RECORDS FOR THIS TASK |
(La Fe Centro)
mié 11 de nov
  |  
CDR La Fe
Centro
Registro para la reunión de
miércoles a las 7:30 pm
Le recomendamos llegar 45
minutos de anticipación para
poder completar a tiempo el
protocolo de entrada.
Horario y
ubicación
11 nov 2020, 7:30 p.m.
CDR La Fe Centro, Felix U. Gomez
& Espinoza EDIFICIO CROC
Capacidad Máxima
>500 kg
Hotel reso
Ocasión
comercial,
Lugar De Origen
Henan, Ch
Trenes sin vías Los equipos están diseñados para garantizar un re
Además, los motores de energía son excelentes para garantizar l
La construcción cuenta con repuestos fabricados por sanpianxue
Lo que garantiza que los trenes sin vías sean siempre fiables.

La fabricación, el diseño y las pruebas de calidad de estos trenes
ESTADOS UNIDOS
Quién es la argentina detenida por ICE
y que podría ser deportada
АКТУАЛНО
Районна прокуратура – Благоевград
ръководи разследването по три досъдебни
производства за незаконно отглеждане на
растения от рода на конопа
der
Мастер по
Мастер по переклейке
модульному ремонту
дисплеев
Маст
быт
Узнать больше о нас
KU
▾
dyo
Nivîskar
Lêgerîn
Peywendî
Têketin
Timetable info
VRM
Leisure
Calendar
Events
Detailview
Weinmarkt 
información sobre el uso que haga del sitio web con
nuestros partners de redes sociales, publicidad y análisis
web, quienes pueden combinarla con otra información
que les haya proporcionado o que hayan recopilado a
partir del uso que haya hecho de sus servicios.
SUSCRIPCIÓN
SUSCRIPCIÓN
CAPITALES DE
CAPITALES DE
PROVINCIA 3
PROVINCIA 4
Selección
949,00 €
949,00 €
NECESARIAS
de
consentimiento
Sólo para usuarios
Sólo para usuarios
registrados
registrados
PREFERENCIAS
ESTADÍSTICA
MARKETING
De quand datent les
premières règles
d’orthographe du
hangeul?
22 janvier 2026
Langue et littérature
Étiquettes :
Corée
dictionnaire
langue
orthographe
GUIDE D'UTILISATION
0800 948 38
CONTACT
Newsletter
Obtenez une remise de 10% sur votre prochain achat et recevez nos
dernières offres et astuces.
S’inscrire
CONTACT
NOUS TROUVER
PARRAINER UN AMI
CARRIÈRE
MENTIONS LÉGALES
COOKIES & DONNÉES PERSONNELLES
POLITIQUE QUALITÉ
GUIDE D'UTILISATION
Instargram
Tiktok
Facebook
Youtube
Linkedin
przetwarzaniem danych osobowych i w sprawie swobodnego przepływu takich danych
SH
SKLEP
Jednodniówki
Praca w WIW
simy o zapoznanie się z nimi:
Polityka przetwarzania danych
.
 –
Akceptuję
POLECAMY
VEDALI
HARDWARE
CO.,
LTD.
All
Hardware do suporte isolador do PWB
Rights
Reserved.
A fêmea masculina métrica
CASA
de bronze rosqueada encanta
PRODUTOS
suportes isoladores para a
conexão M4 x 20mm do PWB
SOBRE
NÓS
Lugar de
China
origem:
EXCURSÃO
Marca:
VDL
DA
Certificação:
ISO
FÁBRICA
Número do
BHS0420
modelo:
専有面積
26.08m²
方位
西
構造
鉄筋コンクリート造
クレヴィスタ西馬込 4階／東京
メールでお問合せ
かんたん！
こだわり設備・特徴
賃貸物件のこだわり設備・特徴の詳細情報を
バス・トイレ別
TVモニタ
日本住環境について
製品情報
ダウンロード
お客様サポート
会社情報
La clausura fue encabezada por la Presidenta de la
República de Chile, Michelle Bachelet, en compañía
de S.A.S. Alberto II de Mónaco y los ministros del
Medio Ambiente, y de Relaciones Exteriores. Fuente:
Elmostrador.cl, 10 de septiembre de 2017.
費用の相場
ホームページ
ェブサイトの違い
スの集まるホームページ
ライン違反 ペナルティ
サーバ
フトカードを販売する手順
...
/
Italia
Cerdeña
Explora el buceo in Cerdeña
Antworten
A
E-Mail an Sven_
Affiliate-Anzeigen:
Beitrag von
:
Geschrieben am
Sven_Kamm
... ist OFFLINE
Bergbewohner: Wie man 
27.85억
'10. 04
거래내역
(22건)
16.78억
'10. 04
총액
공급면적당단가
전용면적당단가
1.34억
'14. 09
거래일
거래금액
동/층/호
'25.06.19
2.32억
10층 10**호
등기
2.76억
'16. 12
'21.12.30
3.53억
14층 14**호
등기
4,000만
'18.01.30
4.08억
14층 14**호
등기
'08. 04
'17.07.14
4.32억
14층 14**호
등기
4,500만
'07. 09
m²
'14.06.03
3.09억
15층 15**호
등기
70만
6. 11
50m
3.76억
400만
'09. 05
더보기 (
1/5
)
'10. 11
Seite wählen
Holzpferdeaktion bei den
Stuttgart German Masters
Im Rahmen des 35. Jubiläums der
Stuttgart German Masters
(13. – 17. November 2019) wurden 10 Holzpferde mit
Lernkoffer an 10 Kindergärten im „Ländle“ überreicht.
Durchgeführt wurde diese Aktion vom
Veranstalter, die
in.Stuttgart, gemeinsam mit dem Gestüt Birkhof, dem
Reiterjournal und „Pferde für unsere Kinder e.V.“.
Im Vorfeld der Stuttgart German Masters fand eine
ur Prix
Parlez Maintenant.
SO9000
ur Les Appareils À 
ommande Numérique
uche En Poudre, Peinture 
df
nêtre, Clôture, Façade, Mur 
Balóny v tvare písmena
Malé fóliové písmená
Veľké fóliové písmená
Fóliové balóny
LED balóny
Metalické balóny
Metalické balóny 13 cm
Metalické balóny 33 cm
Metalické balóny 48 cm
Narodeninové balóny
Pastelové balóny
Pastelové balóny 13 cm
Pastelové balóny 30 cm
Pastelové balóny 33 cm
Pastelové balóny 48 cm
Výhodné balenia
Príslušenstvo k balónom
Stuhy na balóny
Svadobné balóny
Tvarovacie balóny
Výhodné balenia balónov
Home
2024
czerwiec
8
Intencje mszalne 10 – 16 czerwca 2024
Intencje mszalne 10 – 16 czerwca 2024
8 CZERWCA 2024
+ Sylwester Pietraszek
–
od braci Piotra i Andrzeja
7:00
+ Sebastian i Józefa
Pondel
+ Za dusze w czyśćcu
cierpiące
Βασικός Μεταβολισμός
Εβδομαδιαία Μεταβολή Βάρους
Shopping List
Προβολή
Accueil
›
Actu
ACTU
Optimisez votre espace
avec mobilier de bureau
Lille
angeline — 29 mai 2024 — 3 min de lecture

WHAT THE TASK ASKS |
Please reproduce every line of the listing above character for character, without changing, reordering, or leaving out anything.

EXERCISE SOLUTION |
(La Fe Centro)
mié 11 de nov
  |  
CDR La Fe
Centro
Registro para la reunión de
miércoles a las 7:30 pm
Le recomendamos llegar 45
minutos de anticipación para
poder completar a tiempo el
protocolo de entrada.
Horario y
ubicación
11 nov 2020, 7:30 p.m.
CDR La Fe Centro, Felix U. Gomez
& Espinoza EDIFICIO CROC
Capacidad Máxima
>500 kg
Hotel reso
Ocasión
comercial,
Lugar De Origen
Henan, Ch
Trenes sin vías Los equipos están diseñados para garantizar un re
Además, los motores de energía son excelentes para garantizar l
La construcción cuenta con repuestos fabricados por sanpianxue
Lo que garantiza que los trenes sin vías sean siempre fiables.

La fabricación, el diseño y las pruebas de calidad de estos trenes
ESTADOS UNIDOS
Quién es la argentina detenida por ICE
y que podría ser deportada
АКТУАЛНО
Районна прокуратура – Благоевград
ръководи разследването по три досъдебни
производства за незаконно отглеждане на
растения от рода на конопа
der
Мастер по
Мастер по переклейке
модульному ремонту
дисплеев
Маст
быт
Узнать больше о нас
KU
▾
dyo
Nivîskar
Lêgerîn
Peywendî
Têketin
Timetable info
VRM
Leisure
Calendar
Events
Detailview
Weinmarkt 
información sobre el uso que haga del sitio web con
nuestros partners de redes sociales, publicidad y análisis
web, quienes pueden combinarla con otra información
que les haya proporcionado o que hayan recopilado a
partir del uso que haya hecho de sus servicios.
SUSCRIPCIÓN
SUSCRIPCIÓN
CAPITALES DE
CAPITALES DE
PROVINCIA 3
PROVINCIA 4
Selección
949,00 €
949,00 €
NECESARIAS
de
consentimiento
Sólo para usuarios
Sólo para usuarios
registrados
registrados
PREFERENCIAS
ESTADÍSTICA
MARKETING
De quand datent les
premières règles
d’orthographe du
hangeul?
22 janvier 2026
Langue et littérature
Étiquettes :
Corée
dictionnaire
langue
orthographe
GUIDE D'UTILISATION
0800 948 38
CONTACT
Newsletter
Obtenez une remise de 10% sur votre prochain achat et recevez nos
dernières offres et astuces.
S’inscrire
CONTACT
NOUS TROUVER
PARRAINER UN AMI
CARRIÈRE
MENTIONS LÉGALES
COOKIES & DONNÉES PERSONNELLES
POLITIQUE QUALITÉ
GUIDE D'UTILISATION
Instargram
Tiktok
Facebook
Youtube
Linkedin
przetwarzaniem danych osobowych i w sprawie swobodnego przepływu takich danych
SH
SKLEP
Jednodniówki
Praca w WIW
simy o zapoznanie się z nimi:
Polityka przetwarzania danych
.
 –
Akceptuję
POLECAMY
VEDALI
HARDWARE
CO.,
LTD.
All
Hardware do suporte isolador do PWB
Rights
Reserved.
A fêmea masculina métrica
CASA
de bronze rosqueada encanta
PRODUTOS
suportes isoladores para a
conexão M4 x 20mm do PWB
SOBRE
NÓS
Lugar de
China
origem:
EXCURSÃO
Marca:
VDL
DA
Certificação:
ISO
FÁBRICA
Número do
BHS0420
modelo:
専有面積
26.08m²
方位
西
構造
鉄筋コンクリート造
クレヴィスタ西馬込 4階／東京
メールでお問合せ
かんたん！
こだわり設備・特徴
賃貸物件のこだわり設備・特徴の詳細情報を
バス・トイレ別
TVモニタ
日本住環境について
製品情報
ダウンロード
お客様サポート
会社情報
La clausura fue encabezada por la Presidenta de la
República de Chile, Michelle Bachelet, en compañía
de S.A.S. Alberto II de Mónaco y los ministros del
Medio Ambiente, y de Relaciones Exteriores. Fuente:
Elmostrador.cl, 10 de septiembre de 2017.
費用の相場
ホームページ
ェブサイトの違い
スの集まるホームページ
ライン違反 ペナルティ
サーバ
フトカードを販売する手順
...
/
Italia
Cerdeña
Explora el buceo in Cerdeña
Antworten
A
E-Mail an Sven_
Affiliate-Anzeigen:
Beitrag von
:
Geschrieben am
Sven_Kamm
... ist OFFLINE
Bergbewohner: Wie man 
27.85억
'10. 04
거래내역
(22건)
16.78억
'10. 04
총액
공급면적당단가
전용면적당단가
1.34억
'14. 09
거래일
거래금액
동/층/호
'25.06.19
2.32억
10층 10**호
등기
2.76억
'16. 12
'21.12.30
3.53억
14층 14**호
등기
4,000만
'18.01.30
4.08억
14층 14**호
등기
'08. 04
'17.07.14
4.32억
14층 14**호
등기
4,500만
'07. 09
m²
'14.06.03
3.09억
15층 15**호
등기
70만
6. 11
50m
3.76억
400만
'09. 05
더보기 (
1/5
)
'10. 11
Seite wählen
Holzpferdeaktion bei den
Stuttgart German Masters
Im Rahmen des 35. Jubiläums der
Stuttgart German Masters
(13. – 17. November 2019) wurden 10 Holzpferde mit
Lernkoffer an 10 Kindergärten im „Ländle“ überreicht.
Durchgeführt wurde diese Aktion vom
Veranstalter, die
in.Stuttgart, gemeinsam mit dem Gestüt Birkhof, dem
Reiterjournal und „Pferde für unsere Kinder e.V.“.
Im Vorfeld der Stuttgart German Masters fand eine
ur Prix
Parlez Maintenant.
SO9000
ur Les Appareils À 
ommande Numérique
uche En Poudre, Peinture 
df
nêtre, Clôture, Façade, Mur 
Balóny v tvare písmena
Malé fóliové písmená
Veľké fóliové písmená
Fóliové balóny
LED balóny
Metalické balóny
Metalické balóny 13 cm
Metalické balóny 33 cm
Metalické balóny 48 cm
Narodeninové balóny
Pastelové balóny
Pastelové balóny 13 cm
Pastelové balóny 30 cm
Pastelové balóny 33 cm
Pastelové balóny 48 cm
Výhodné balenia
Príslušenstvo k balónom
Stuhy na balóny
Svadobné balóny
Tvarovacie balóny
Výhodné balenia balónov
Home
2024
czerwiec
8
Intencje mszalne 10 – 16 czerwca 2024
Intencje mszalne 10 – 16 czerwca 2024
8 CZERWCA 2024
+ Sylwester Pietraszek
–
od braci Piotra i Andrzeja
7:00
+ Sebastian i Józefa
Pondel
+ Za dusze w czyśćcu
cierpiące
Βασικός Μεταβολισμός
Εβδομαδιαία Μεταβολή Βάρους
Shopping List
Προβολή
Accueil
›
Actu
ACTU
Optimisez votre espace
avec mobilier de bureau
Lille
angeline — 29 mai 2024 — 3 min de lecture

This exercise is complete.